* [Description of the task]
Print the listing below from its opening line through the line holding "analysis of unremarkable", both ends included.

* [Input]
*****

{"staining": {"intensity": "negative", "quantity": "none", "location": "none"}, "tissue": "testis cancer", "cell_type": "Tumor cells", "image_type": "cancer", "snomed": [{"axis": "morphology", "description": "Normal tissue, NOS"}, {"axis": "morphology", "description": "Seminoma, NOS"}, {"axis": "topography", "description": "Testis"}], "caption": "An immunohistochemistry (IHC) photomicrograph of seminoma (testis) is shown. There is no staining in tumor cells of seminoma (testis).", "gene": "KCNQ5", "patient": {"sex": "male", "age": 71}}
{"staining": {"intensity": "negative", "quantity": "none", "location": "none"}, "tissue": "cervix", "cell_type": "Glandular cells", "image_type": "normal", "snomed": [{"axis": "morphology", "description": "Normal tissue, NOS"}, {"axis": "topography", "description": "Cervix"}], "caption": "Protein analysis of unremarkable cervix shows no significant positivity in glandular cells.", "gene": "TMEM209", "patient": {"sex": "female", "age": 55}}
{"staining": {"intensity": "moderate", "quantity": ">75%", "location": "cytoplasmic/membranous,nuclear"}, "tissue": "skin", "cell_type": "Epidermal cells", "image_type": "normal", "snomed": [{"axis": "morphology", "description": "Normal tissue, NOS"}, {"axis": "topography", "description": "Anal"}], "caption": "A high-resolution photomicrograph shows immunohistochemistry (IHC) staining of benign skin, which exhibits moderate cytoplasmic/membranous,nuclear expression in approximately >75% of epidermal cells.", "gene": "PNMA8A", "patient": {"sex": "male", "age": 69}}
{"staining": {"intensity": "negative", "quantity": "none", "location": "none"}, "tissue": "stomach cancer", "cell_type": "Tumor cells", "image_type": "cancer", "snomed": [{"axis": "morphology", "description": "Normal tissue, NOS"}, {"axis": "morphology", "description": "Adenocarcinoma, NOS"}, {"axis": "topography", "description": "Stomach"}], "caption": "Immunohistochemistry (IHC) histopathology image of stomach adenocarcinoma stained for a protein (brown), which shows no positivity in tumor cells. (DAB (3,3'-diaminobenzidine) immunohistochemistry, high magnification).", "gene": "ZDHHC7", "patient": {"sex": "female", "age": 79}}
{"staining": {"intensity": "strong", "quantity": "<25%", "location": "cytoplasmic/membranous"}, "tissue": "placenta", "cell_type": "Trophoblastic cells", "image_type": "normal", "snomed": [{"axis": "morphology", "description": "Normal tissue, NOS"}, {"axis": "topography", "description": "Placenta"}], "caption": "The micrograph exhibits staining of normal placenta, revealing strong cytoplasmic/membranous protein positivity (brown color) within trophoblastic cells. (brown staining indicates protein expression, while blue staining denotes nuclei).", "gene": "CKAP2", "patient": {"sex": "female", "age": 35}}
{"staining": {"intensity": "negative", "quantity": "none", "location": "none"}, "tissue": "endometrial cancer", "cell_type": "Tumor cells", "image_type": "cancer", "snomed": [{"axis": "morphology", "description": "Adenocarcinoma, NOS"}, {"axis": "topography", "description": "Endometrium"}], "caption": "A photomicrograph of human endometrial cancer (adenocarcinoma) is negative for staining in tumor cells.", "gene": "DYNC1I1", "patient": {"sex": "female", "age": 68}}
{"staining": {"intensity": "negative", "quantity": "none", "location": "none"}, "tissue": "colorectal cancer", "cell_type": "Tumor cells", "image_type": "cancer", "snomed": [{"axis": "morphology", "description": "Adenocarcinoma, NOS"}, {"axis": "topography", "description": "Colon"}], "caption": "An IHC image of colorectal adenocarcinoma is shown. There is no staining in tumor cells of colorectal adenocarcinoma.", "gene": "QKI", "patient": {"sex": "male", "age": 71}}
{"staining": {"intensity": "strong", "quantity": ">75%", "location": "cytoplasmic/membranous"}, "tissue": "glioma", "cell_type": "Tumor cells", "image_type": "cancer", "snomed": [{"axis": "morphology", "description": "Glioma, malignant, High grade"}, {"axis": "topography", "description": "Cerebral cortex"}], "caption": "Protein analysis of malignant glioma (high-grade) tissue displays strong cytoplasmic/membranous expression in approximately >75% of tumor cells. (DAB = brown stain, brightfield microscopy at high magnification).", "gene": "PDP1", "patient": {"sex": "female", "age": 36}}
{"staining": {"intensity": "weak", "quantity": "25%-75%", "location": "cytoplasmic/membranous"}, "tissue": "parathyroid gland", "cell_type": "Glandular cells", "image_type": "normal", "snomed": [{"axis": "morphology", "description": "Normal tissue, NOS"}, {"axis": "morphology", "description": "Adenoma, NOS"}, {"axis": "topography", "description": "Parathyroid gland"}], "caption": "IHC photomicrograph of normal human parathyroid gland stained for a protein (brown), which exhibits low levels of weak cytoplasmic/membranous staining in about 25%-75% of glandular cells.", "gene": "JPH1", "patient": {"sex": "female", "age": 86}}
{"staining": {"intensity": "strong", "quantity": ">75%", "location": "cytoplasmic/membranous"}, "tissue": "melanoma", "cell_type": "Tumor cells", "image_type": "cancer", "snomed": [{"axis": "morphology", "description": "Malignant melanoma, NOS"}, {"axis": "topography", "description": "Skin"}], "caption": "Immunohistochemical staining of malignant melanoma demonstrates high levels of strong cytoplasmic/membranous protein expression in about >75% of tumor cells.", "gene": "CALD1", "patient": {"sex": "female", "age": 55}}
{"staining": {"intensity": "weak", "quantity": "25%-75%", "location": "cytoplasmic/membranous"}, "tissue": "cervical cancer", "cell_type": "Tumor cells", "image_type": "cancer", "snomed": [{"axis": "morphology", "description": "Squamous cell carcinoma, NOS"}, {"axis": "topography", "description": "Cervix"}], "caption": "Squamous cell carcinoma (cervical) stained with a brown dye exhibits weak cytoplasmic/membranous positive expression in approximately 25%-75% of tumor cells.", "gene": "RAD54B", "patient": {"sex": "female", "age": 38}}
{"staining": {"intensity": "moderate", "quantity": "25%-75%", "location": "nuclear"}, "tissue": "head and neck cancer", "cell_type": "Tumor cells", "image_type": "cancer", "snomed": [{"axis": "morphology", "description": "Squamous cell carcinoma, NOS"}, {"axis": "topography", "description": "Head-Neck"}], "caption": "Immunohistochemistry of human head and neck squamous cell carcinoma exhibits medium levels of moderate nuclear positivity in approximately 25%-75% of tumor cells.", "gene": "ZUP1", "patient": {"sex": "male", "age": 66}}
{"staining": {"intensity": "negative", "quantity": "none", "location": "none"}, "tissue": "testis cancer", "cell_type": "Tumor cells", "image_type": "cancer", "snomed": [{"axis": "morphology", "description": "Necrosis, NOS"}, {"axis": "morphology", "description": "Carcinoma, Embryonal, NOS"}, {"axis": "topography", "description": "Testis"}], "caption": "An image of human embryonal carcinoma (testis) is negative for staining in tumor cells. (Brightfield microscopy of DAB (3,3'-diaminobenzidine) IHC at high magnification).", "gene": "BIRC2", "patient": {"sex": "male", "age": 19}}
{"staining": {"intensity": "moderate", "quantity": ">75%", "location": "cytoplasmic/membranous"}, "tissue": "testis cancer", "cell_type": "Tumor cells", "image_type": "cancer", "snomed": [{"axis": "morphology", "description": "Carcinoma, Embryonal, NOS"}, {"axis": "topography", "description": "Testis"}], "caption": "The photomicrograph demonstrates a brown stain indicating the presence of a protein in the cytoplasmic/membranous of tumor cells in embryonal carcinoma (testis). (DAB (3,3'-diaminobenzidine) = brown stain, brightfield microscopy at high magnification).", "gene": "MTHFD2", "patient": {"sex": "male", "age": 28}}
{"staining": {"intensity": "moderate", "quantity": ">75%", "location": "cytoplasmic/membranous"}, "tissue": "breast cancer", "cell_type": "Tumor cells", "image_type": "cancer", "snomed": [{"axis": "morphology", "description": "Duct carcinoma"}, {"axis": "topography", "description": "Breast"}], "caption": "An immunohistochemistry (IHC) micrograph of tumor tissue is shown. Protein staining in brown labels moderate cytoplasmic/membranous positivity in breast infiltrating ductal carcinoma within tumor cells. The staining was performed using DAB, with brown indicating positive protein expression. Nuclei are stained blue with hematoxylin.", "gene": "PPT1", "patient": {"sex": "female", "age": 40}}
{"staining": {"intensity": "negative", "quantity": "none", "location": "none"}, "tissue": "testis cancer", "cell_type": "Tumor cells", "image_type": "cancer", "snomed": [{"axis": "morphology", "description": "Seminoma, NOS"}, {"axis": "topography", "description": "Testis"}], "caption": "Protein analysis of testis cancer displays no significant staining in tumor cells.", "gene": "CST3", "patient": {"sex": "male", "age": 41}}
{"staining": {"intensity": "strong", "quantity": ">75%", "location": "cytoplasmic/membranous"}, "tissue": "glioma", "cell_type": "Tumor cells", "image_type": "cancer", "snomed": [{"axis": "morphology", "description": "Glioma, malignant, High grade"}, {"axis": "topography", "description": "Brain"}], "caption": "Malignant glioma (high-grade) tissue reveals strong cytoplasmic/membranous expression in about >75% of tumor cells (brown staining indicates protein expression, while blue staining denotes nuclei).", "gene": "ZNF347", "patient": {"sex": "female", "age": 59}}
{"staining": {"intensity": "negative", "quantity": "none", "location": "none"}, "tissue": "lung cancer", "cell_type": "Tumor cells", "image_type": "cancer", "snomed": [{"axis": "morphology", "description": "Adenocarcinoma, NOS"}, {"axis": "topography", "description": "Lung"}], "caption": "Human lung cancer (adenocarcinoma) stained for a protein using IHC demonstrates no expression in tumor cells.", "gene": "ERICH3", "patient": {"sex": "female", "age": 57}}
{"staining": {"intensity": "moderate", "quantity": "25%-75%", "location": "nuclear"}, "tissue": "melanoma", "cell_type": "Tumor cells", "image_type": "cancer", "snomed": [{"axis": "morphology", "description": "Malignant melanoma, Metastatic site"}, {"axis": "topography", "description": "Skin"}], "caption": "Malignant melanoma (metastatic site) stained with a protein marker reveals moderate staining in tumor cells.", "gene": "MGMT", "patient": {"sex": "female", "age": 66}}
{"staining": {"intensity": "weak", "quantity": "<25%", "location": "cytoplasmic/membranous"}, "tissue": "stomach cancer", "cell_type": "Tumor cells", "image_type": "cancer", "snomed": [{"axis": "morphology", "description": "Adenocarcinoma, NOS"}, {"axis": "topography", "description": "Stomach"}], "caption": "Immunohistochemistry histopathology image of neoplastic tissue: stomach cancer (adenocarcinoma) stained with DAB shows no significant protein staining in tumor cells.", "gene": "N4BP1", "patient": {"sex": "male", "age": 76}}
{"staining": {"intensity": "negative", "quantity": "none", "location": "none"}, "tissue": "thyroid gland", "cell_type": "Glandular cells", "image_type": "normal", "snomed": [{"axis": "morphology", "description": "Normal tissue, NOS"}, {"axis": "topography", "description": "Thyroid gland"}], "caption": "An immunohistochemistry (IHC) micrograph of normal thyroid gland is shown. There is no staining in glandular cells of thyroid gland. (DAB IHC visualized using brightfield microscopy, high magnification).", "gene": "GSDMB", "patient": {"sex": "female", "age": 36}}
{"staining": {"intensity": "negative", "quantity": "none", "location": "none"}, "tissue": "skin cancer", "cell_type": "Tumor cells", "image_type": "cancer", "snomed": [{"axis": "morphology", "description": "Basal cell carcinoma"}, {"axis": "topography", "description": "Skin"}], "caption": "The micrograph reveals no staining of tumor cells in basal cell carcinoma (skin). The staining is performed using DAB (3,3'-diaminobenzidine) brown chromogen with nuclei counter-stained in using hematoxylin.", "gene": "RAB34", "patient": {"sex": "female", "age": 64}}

*****

* [Task response]
{"staining": {"intensity": "negative", "quantity": "none", "location": "none"}, "tissue": "testis cancer", "cell_type": "Tumor cells", "image_type": "cancer", "snomed": [{"axis": "morphology", "description": "Normal tissue, NOS"}, {"axis": "morphology", "description": "Seminoma, NOS"}, {"axis": "topography", "description": "Testis"}], "caption": "An immunohistochemistry (IHC) photomicrograph of seminoma (testis) is shown. There is no staining in tumor cells of seminoma (testis).", "gene": "KCNQ5", "patient": {"sex": "male", "age": 71}}
{"staining": {"intensity": "negative", "quantity": "none", "location": "none"}, "tissue": "cervix", "cell_type": "Glandular cells", "image_type": "normal", "snomed": [{"axis": "morphology", "description": "Normal tissue, NOS"}, {"axis": "topography", "description": "Cervix"}], "caption": "Protein analysis of unremarkable cervix shows no significant positivity in glandular cells.", "gene": "TMEM209", "patient": {"sex": "female", "age": 55}}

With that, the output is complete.